To Benjamin Franklin from John Fothergill, 19 March 1775
From John Fothergill
ALS and extract:5 Library of Congress
½ past 10 [March 19, 17756]
Dear Dr.
Be kind enough to take the charge of the inclosed and convey them at thy leisure. [Deleted] is a staunch Anti American. I have received a letter from him to day by way of Liverpool which hurts me much.7 Get him, Jas. Pemberton and two or three more together, and inform them, that whatever specious pretences are offerd, they are all hollow and that to get a larger field on which to fatten a herd of worthless parasites is all that is regarded.
Perhaps it may be proper to acquaint them with D.B’s and our united endeavours, and the effects. They will stun at least, if not convince the most courtly,8 that nothing very favourable is intended, if more unfavourable articles cannot be obtained. Pray is Sir John Pringle a thorough Anti American? 9 Tho’ for answering this idle question, I will not put my Friend to the trouble of an Answer in his last moments. Farewel, and befriend this infant, growing empire with the utmost exertion of thy abilitys, and no less philanthropy, both which are beyond my powers to express. A happy prosperous voyage! Pray see Betsy Ferguson sometime,10 and tell her she must trust me for a letter till summer.
J Fothergill
Addressed: For / Dr. Franklin.1
5. The first is among BF’s papers, and the second is in his journal of negotiations below, March 22.
6. BF received the letter the evening before his departure from London: below, p. 599.
7. The name is too thoroughly crossed out to be decipherable, but the letter was from William Logan (for whom see above, XII, 97 n); Fothergill’s reply to it is printed in Betsy C. Corner and Christopher C. Booth, eds., Chain of Friendship: Selected Letters of Dr. John Fothergill … (Cambridge, Mass., 1971), pp. 447–8.
8. The Quakers most friendly to administration. In his extract BF misread the adjective as “wurthy,” which twisted Fothergill’s meaning.

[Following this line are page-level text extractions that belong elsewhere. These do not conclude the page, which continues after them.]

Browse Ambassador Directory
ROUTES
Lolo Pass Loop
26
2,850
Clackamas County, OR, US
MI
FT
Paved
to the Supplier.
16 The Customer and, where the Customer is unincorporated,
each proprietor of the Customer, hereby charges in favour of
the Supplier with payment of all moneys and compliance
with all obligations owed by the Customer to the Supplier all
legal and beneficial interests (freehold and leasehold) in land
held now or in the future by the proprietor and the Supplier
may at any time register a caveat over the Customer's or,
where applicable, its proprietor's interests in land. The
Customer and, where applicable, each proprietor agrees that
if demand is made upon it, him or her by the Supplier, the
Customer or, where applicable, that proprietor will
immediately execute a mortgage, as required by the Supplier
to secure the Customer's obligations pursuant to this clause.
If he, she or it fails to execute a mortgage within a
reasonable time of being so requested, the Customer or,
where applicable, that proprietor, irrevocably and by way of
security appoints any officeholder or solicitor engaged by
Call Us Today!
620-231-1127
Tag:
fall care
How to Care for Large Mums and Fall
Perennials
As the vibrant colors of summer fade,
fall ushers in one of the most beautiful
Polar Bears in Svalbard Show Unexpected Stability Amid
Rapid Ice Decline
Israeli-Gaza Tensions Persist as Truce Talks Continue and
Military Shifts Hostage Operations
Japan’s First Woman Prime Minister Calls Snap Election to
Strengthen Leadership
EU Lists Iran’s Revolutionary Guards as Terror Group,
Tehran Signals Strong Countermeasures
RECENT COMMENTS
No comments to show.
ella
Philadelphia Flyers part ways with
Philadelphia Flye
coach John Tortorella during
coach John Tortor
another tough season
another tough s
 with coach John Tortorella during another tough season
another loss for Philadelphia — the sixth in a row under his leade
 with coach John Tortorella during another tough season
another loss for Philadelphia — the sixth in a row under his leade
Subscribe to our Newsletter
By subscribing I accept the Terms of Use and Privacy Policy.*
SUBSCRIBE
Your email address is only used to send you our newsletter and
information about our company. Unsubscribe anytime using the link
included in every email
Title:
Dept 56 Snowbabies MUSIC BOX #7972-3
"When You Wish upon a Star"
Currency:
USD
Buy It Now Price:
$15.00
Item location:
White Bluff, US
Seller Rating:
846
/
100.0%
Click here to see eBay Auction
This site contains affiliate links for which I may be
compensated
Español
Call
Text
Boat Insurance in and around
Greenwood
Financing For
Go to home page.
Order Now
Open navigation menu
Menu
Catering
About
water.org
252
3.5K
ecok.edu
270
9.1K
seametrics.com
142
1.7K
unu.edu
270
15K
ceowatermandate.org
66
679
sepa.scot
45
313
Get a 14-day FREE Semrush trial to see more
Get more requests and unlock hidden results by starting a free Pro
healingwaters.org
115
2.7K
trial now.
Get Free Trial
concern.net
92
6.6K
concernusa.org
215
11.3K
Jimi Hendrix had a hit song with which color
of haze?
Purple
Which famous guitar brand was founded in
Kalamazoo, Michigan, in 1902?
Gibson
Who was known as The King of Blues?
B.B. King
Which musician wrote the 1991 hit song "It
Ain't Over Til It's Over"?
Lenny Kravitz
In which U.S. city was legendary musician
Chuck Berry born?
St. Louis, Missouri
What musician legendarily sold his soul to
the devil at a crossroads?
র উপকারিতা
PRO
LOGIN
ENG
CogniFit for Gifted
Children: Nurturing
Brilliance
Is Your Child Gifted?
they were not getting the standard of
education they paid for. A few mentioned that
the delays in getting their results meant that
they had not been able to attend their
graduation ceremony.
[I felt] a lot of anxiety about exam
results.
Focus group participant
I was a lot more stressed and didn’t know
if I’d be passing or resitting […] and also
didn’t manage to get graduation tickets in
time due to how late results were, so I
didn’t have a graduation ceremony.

9. He was far from it. A few weeks later he impressed his friend Boswell by arguing that the Americans had been condemned without a hearing; they would throw off British authority only if forced to, and the present measures were forcing them. Charles Ryskamp and Frederick A. Pottle, eds., Boswell: the Ominous Years, 1774–1776 (New York, etc., [1963]), p. 122. Although Pringle was the King’s physician, he clearly had a Scot’s independence of mind.
10. Elizabeth Graeme Ferguson, who has appeared in previous volumes under her maiden name, had long known Fothergill. She had married Henry Ferguson in 1772; he turned out to be a ne’er-do-well. Corner and Booth, op. cit., p. 450 n.
1. On the same page are two sets of penciled notes in BF’s hand, which have been kindly deciphered for us by Dr. Paul H. Smith of the Library of Congress. What appears to be the earlier set reads: “The Regulation of Trade threefold / 1 For the common Benefit of the whole / 2 For the Benefit of Britain / 3 To the Prejudice of the Colonies / The first agreed 2d and 3d deny’d / Americans in America not bound by Parl[iament.] / When in England they are, or in any Dominion of England.” The second set, which seems to relate to BF’s concerns months later in Philadelphia, reads: “Instructions / Ammunition and [Stores?] / Marsh. Saxe’s Opinions / The Party that has most Sence Should make the first Concess[ion?] / Right to Regulate, for common [good?] for 100 years.” This final note is explained in BF’s Vindication below, under July 21, 1775.